_Given data_.
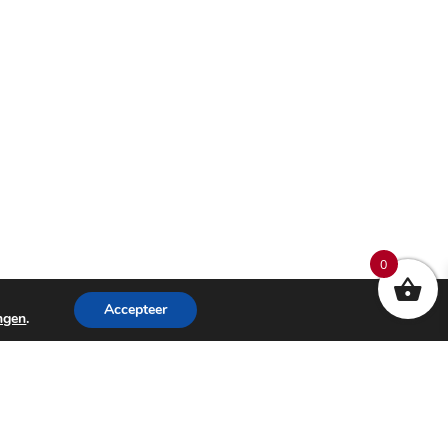
0
Accepteer
ingen
.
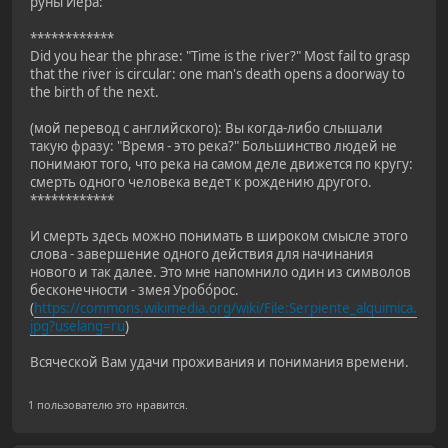
руны Йера:
************
Did you hear the phrase: "Time is the river?" Most fail to grasp
that the river is circular: one man's death opens a doorway to
the birth of the next.
(мой перевод с английского): Вы когда-либо слышали
такую фразу: "Время - это река?" Большинство людей не
понимают того, что река на самом деле движется по кругу:
смерть одного человека ведет к рождению другого.
************
И смерть здесь можно понимать в широком смысле этого
слова - завершение одного действия для начинания
нового и так далее. Это мне напомнило один из символов
бесконечности - змея Уробо́рос.
(
https://commons.wikimedia.org/wiki/File:Serpiente_alquimica.
jpg?uselang=ru
)
Всяческой Вам удачи проживания и понимания времени.
1 пользователю это нравится.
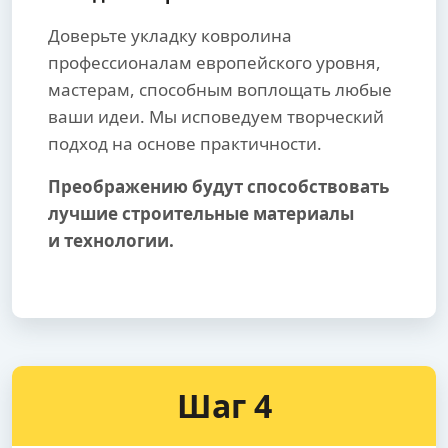
Доверьте укладку ковролина
профессионалам европейского уровня,
мастерам, способным воплощать любые
ваши идеи. Мы исповедуем творческий
подход на основе практичности.
Преображению будут способствовать
лучшие строительные материалы
и технологии.
Шаг 4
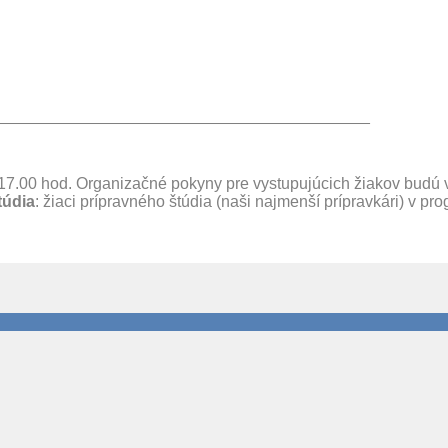
__________________________________________
o 17.00 hod. Organizačné pokyny pre vystupujúcich žiakov budú
túdia
: žiaci prípravného štúdia (naši najmenší prípravkári) v 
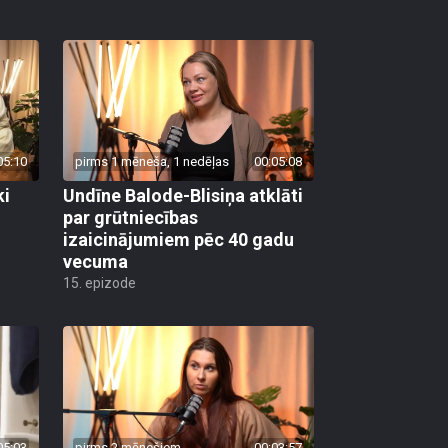
05:10
pirms 1 mēneša, 1 nedēļas
00:05:08
ki
Undīne Balode-Blisiņa atklāti
par grūtniecības
izaicinājumiem pēc 40 gadu
vecuma
15. epizode
05:03
pirms 2 mēnešiem
00:03:57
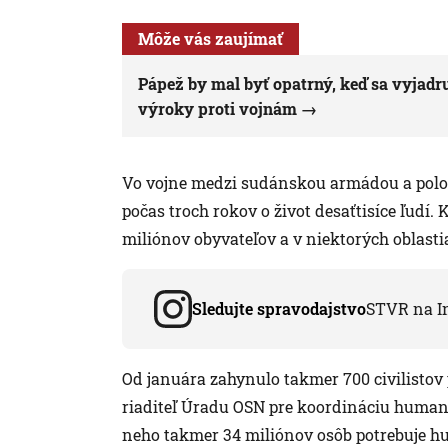
Môže vás zaujímať
Pápež by mal byť opatrný, keď sa vyjadruje
výroky proti vojnám
Vo vojne medzi sudánskou armádou a polovo
počas troch rokov o život desaťtisíce ľudí.
miliónov obyvateľov a v niektorých oblasti
Sledujte spravodajstvo
STVR na I
Od januára zahynulo takmer 700 civilistov p
riaditeľ Úradu OSN pre koordináciu humani
neho takmer 34 miliónov osôb potrebuje hu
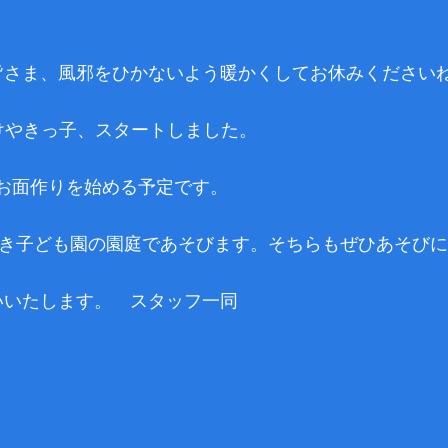
皆さま、風邪をひかないよう暖かくしてお休みください
 けやきっ子、スタートしました。
のお面作りを始める予定です。
けやき子ども園の園庭であそびます。そちらもぜひあそび
いいたします。 スタッフ一同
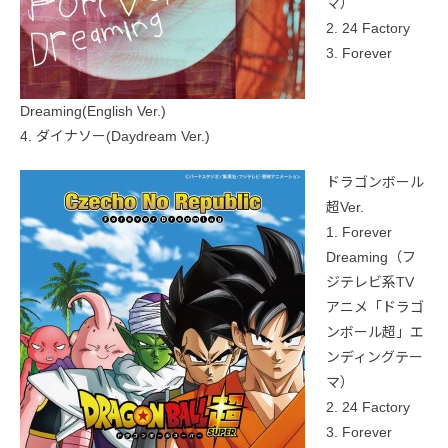
マ）
2. 24 Factory
3. Forever
Dreaming(English Ver.)
4. ダイナソー(Daydream Ver.)
ドラゴンボール
超Ver.
1. Forever
Dreaming（フ
ジテレビ系TV
アニメ「ドラゴ
ンボール超」エ
ンディングテー
マ）
2. 24 Factory
3. Forever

_Exercise prompt_. In the material above, show every line where the word "смерть" turns up.

_Output_.
смерть одного человека ведет к рождению другого.
И смерть здесь можно понимать в широком смысле этого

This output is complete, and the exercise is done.